Menurut Dzulfikar, di tengah sorotan publik terhadap kasus-kasus korupsi yang melibatkan aparat penegak hukum, koordinasi Polri, TNI, dan Kejaksaan menjadi krusial. “Penegakan hukum harus dibangun di atas kerja sama, bukan ego sektoral,” ujarnya. Ia menambahkan bahwa kunjungan Kapolri bukan sekadar agenda seremonial, melainkan mencerminkan sikap seorang negarawan yang mengedepankan kolaborasi antarlembaga.

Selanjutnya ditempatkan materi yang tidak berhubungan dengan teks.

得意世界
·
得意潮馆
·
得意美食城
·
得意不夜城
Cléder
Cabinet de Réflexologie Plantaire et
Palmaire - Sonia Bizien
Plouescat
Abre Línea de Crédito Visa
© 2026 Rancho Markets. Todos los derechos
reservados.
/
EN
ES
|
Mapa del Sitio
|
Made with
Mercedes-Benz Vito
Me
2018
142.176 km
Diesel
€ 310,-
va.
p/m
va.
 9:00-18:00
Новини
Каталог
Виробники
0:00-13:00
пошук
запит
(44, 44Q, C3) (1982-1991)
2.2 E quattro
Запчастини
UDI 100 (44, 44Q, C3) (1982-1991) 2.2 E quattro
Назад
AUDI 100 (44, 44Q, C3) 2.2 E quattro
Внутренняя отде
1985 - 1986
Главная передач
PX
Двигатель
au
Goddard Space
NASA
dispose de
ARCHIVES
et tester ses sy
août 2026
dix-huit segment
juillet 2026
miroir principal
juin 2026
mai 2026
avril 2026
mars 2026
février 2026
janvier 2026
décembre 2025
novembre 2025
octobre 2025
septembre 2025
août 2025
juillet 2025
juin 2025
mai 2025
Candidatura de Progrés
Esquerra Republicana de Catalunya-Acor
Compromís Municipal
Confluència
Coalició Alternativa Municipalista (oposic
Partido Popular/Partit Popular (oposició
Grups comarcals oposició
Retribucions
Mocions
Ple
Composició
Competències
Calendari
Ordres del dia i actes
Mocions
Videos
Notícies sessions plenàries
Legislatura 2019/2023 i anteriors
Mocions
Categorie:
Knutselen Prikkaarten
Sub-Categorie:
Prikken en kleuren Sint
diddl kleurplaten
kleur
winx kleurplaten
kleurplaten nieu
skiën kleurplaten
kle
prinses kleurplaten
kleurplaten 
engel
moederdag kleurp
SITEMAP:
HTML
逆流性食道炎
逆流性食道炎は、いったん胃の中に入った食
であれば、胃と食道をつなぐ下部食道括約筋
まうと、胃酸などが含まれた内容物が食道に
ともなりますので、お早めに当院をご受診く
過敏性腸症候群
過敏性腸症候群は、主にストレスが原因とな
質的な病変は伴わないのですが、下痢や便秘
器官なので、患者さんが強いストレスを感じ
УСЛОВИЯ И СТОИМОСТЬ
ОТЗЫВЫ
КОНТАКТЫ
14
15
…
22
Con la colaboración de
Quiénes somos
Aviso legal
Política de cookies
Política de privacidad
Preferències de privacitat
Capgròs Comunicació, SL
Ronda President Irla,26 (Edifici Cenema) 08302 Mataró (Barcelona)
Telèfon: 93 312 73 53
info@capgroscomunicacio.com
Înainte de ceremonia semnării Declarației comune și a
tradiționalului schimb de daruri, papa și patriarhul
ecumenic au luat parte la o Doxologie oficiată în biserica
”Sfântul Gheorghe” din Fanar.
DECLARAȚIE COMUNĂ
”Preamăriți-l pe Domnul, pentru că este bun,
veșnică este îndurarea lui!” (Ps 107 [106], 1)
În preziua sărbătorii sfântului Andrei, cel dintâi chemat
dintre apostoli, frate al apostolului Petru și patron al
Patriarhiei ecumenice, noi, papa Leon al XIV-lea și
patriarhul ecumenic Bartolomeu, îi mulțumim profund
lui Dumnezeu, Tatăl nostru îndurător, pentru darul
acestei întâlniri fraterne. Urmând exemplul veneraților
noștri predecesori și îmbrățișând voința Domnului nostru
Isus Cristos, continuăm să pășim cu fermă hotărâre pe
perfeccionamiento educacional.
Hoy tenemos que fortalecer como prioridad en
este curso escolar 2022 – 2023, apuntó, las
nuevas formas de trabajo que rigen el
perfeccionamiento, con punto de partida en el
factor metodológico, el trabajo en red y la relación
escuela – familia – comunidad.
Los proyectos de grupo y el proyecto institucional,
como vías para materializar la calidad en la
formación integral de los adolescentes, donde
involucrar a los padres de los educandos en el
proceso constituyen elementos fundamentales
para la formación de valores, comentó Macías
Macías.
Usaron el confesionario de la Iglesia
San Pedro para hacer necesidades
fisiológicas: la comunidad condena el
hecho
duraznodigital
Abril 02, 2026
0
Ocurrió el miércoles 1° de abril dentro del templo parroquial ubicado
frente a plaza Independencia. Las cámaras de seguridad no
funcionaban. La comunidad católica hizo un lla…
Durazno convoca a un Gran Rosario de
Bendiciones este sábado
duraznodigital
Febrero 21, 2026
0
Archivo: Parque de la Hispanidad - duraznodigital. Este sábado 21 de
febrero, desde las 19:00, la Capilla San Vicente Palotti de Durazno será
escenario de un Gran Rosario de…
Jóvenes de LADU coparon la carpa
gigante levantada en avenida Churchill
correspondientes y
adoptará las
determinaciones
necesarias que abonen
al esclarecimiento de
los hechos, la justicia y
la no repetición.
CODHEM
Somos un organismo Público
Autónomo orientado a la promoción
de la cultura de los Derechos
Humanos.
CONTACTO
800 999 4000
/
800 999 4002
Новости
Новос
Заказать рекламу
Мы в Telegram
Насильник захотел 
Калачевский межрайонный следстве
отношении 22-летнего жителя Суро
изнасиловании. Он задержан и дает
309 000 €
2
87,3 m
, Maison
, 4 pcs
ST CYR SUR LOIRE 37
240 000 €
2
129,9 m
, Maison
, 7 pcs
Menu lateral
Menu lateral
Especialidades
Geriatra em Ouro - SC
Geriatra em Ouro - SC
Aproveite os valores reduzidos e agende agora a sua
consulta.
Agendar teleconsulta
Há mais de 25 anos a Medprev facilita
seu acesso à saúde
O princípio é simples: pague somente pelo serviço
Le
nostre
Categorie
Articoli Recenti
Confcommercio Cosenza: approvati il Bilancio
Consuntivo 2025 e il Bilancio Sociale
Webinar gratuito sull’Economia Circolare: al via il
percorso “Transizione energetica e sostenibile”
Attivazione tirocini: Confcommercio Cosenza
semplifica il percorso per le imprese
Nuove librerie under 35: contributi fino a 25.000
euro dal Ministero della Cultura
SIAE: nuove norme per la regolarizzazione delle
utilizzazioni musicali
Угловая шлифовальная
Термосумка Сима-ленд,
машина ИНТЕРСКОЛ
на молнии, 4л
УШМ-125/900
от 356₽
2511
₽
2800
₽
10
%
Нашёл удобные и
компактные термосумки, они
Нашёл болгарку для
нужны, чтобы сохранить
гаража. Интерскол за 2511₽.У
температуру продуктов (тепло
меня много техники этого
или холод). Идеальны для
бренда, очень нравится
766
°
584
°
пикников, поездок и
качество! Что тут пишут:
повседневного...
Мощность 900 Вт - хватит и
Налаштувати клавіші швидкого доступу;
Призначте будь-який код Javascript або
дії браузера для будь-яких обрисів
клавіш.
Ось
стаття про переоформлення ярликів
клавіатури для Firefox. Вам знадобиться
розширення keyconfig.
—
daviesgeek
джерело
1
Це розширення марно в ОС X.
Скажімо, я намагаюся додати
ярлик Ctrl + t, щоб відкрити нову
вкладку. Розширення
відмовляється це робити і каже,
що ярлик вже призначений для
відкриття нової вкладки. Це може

Kolaborasi untuk Pemberantasan Korupsi
Dzulfikar menekankan bahwa pemberantasan korupsi tidak bisa hanya mengandalkan satu institusi. Polri, Kejaksaan, dan TNI memiliki peran strategis dalam menjaga stabilitas negara, sehingga komunikasi dan koordinasi harus terus diperkuat. “Masyarakat lebih membutuhkan hasil penegakan hukum daripada melihat persaingan antarlembaga,” katanya.
Simbol Kerja Sama Antarlembaga
Silaturahmi Kapolri dengan Panglima TNI Jenderal TNI Agus Subiyanto dan Jaksa Agung Sanitiar Burhanuddin menjadi simbol bahwa agenda pemberantasan korupsi harus dijalankan secara kolektif. Dzulfikar berharap semangat kolaborasi ini terus dijaga dan diwujudkan dalam kerja nyata, agar kepercayaan masyarakat terhadap penegakan hukum semakin kuat.
Kunjungan Kapolri ke Markas Besar TNI di Cilangkap, Jakarta Timur, dan Kejaksaan Agung merupakan tindak lanjut arahan Presiden Prabowo Subianto yang menekankan pentingnya soliditas TNI dan Polri dalam mendukung pelaksanaan program pemerintah. Dalam pertemuan tersebut, kedua pihak menegaskan komitmen memperkuat sinergi melalui peningkatan kemitraan dan kolaborasi antar institusi.